Last year, I built a website (http://www.joebeernink.com) to handle aspect of my burgeoning writing career.  I also used it to learn ASP.NET MVC.

I had a designer do the styles and the graphics, but I did all the HTML work.  When I originally laid everything out, the content all fit nicely on a single 800px long div which exactly matched the length of the repeating vertical gradient the designer put together for me for the outer background. 

Once the content got too long, the repeating style left a lot to be desired.  It not only repeated across the X axis, but the Y axis as well, which meant starting at pixel 801, I had this nasty black line across the bottom of the screen, and then the gradient began again.  Yuck.
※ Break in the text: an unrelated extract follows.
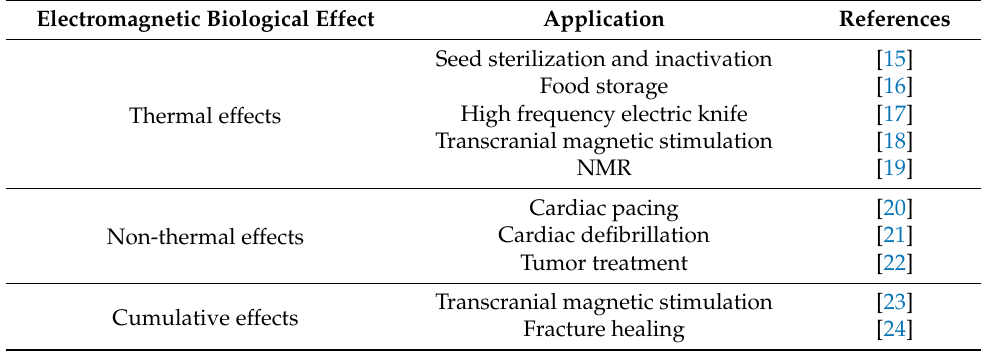
Table 1. Electromagnetic biological effects and related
So instead of that, I set overflow = auto on all my inner divs, which for a while meant that the one page that had too much content had an inner scroll bar.  I was kind of okay with that (I shouldn’t have been), but CSS has never been something I’ve worked with a lot, so I ignored it.

Lately, as I’ve been upgrading my site for an upcoming conference, every page began to have the scroll bar, and it was killing me.  I talked to my designer at work and they shook their heads and said, “Dude, that’s like one line of CSS to fix.  Don’t be such a loser.”  Okay they didn’t say that, but they should have.  They said it was pretty easy, and could be done in a single line of CSS.  They were going to send me that line of CSS, but must have forgot.  So yesterday, knowing that a single line solution existed, I got ready to do some CSS spelunking, and eventually came up with the solution.
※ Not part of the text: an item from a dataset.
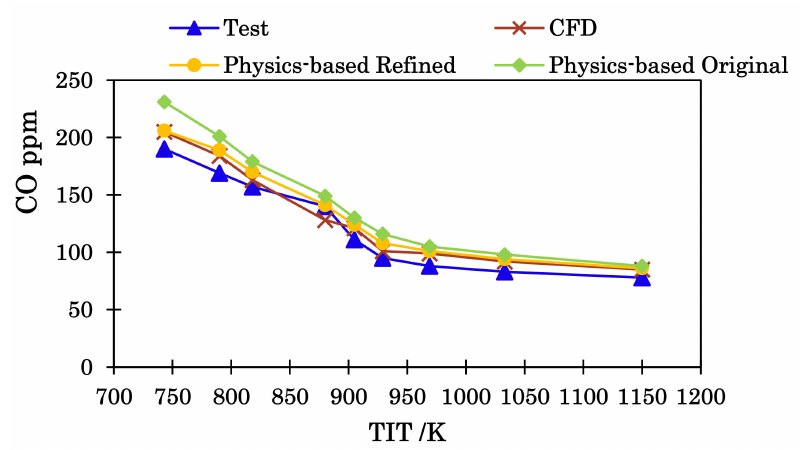
Figure 17. CO results comparisons at different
Out with the old CSS Classes

.page
{
    background-image: url("../../Content/beernink_pagebkgd.jpg");
    margin-left: auto;
    margin-right: auto;
    background-repeat: repeat;
}

#main
{
    margin-left: auto;
    margin-right: auto;
    padding: 20px 30px 20px 30px;
    background-image: url("../../Content/beernink_insideBkgd.jpg");
    background-repeat: repeat;
    margin-bottom: 5px;
    width: 740px;
    _height: 1px; /* only IE6 applies CSS properties starting with an underscrore */
    overflow: auto;
    height: 500px;
}

And in with the new

.page
{
    background: #252E33 url("../../Content/beernink_pagebkgd.jpg");
    margin-left: auto;
    margin-right: auto;
    background-repeat: repeat-x;
}

#main
{
    margin-left: auto;
    margin-right: auto;
    padding: 20px 30px 20px 30px;
    background-image: url("../../Content/beernink_insideBkgd.jpg");
    background-repeat: repeat;
    margin-bottom: 5px;
    width: 740px;
    _height: 1px; /* only IE6 applies CSS properties starting with an underscrore */
    /* overflow: auto;
    height: 500px; */
}

The #252E33 is the color at the bottom of the gradient. The color nicely fills the page beyond the 800px line, and looks great. 

There are probably better ways to do this, but this was simple and allowed me to say the site was ‘done-done’ for the conference later this month.

Of course, now I want to find a real blogging engine in ASP.NET MVC that I can deploy with my site.  Any recommendations?